創刊100号記念特集 今こそ枠組みの転換を


 他方、そうでない多くの農家は農業への思いは愛憎相半ば。気持ちは脱農に傾きながら、自由にやっている農業経営者のことをうっとうしく感じるような状況です。そのことでムラ社会と農業経営者の間がぎくしゃくした関係になっていく。


国が作った対立構造をいかに越えるか


昆 かつて時代を先取りした農業経営者たちには葛藤がありました。大潟村あきたこまち生産者協会(87年設立)がよい例で、弾圧に近い状況に置かれながら、成長を遂げましたよね。減反せずにコメを自分たちで売り始めた人たちは農政へのアンチテーゼとして闘った。結果として派閥が生まれてしまったのですが、第2世代になると、派閥と関係なく付き合えています。
大泉 大潟村では、第1世代と第2世代も派閥を越えて手を組み始めたでしょう。売れるコメ作りと本格的な水田畑作という同じ方向を見ようとしています。結局、過去の対立は農政が作った構造であって、農村そのものは経済の流れに対応する力をもっているんですよ。

昆 ところが今年の米政策改革大綱の実施を巡っては、各地の村々で葛藤が起きています。転作について言うなら、行政に言われて転作するような農家ではなくて、コメは過剰になると予想して自らいち早く作目転換した人が、成功しているわけですよね。
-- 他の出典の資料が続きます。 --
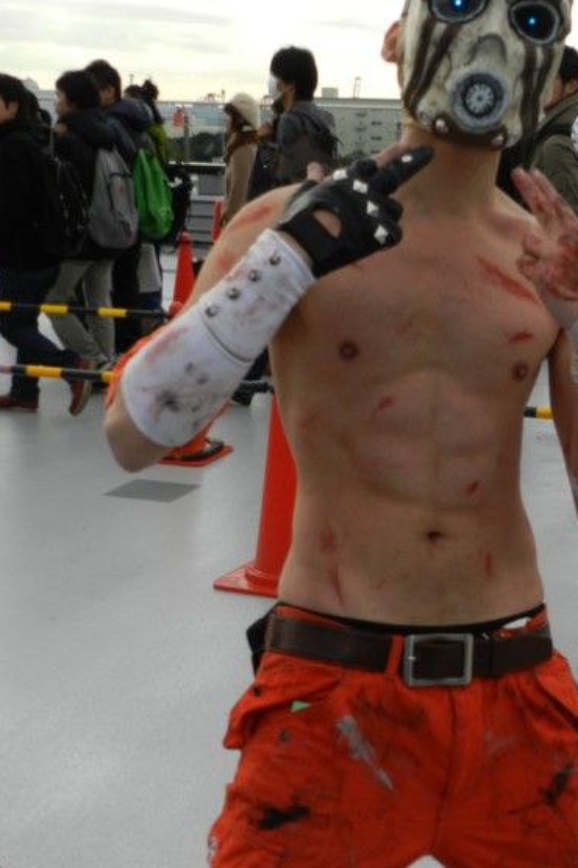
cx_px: 428
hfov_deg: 23.6
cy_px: 468
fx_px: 1373
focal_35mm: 57
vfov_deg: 35.0
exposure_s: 1/500
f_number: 4
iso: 160
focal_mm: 6.7
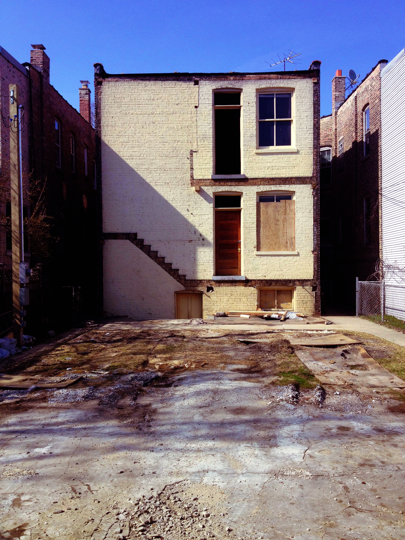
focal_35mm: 35
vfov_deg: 52.6
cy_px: 270
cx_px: 202
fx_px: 546
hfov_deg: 40.7
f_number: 2.4
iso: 50
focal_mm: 4.28
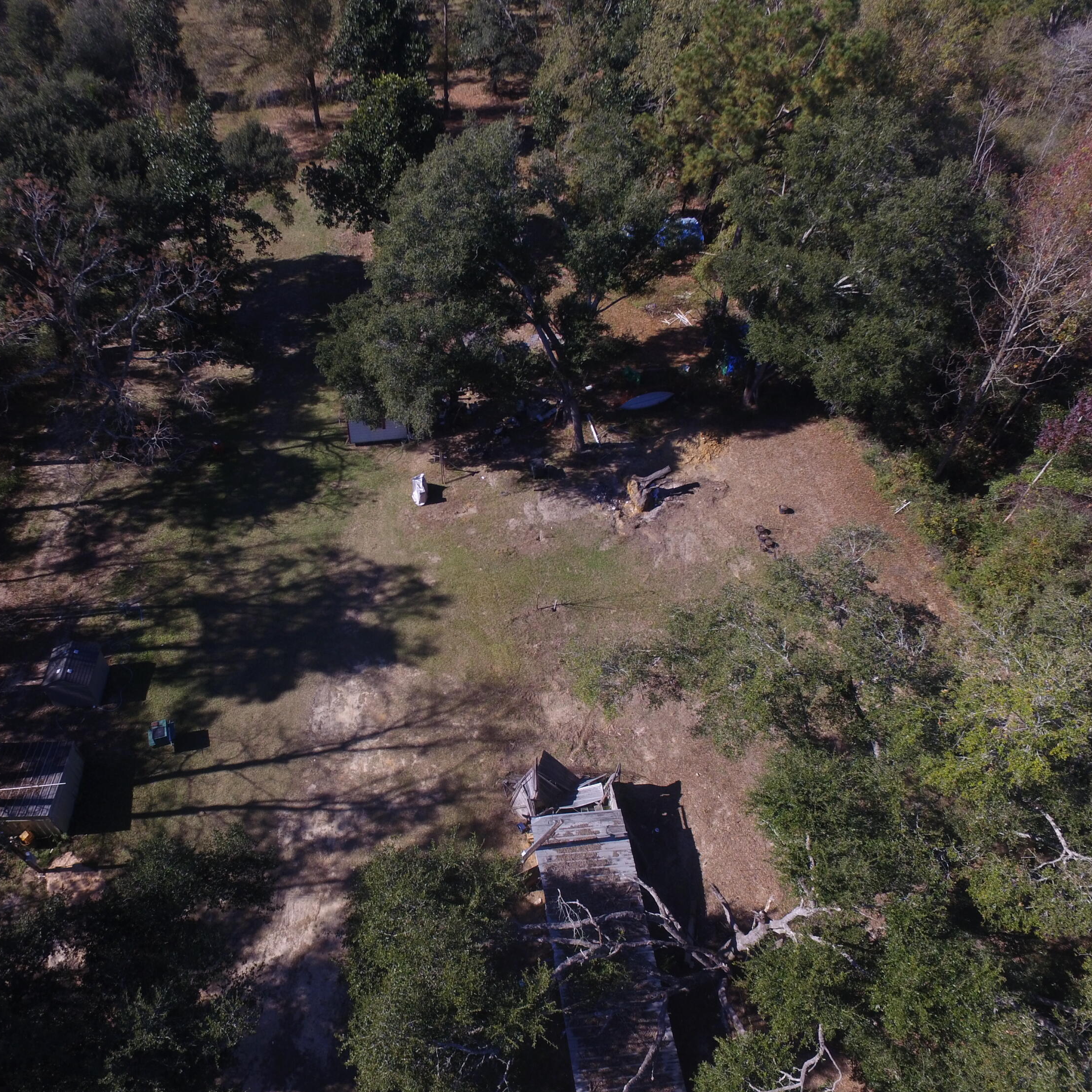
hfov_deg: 64.7
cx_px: 468
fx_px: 857
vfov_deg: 65.0
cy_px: 540
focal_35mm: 24
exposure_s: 1/816
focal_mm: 3.61
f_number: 2.8
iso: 100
にもかかわらず、集落の中にはまだかつてと同じような悩みが残っている。

 農水省は政策によって何かできるとはもう考えていません。お手上げ状態なのですから、今後は農業経営者と食に関する様々なビジネスの動きこそが生産を規定し、農業を健全化していくはずです。海外農業生産も伸びるだろうし、結果として食料自給率も上がると思います。


脱近代の農業とは


大泉 これからの農業は理性や技術という近代の思想ではなくて、感性で考える脱近代の思想が大切だと思います。おいしい、楽しい、癒されるといった感性に訴える農業。これに気付き、発見し、創造する気風です。もともと昔の地主や造り酒屋、戦後すぐの自作農にはこの気風があったんですよ。

 先ほど、ムラ社会のぎくしゃくした関係にふれましたが、最近、一部の集落営農がコミュニティビジネスに変質してきています。経営者がいて、農産物販売をやったり、集落内の介護ビジネスを立ち上げたり、多様な展開をしている。ニーズに対応できているんです。農業には、社会の発展や人間の要望を満足させる機能があります。最近は農的ライフやスローライフがもてはやされていますし、昔の共同体的な暮らし方、自然とのかかわりや身体性、人間の原体験を提供するような農業もあるでしょう。そこがビジネスチャンスだと思うんですよ。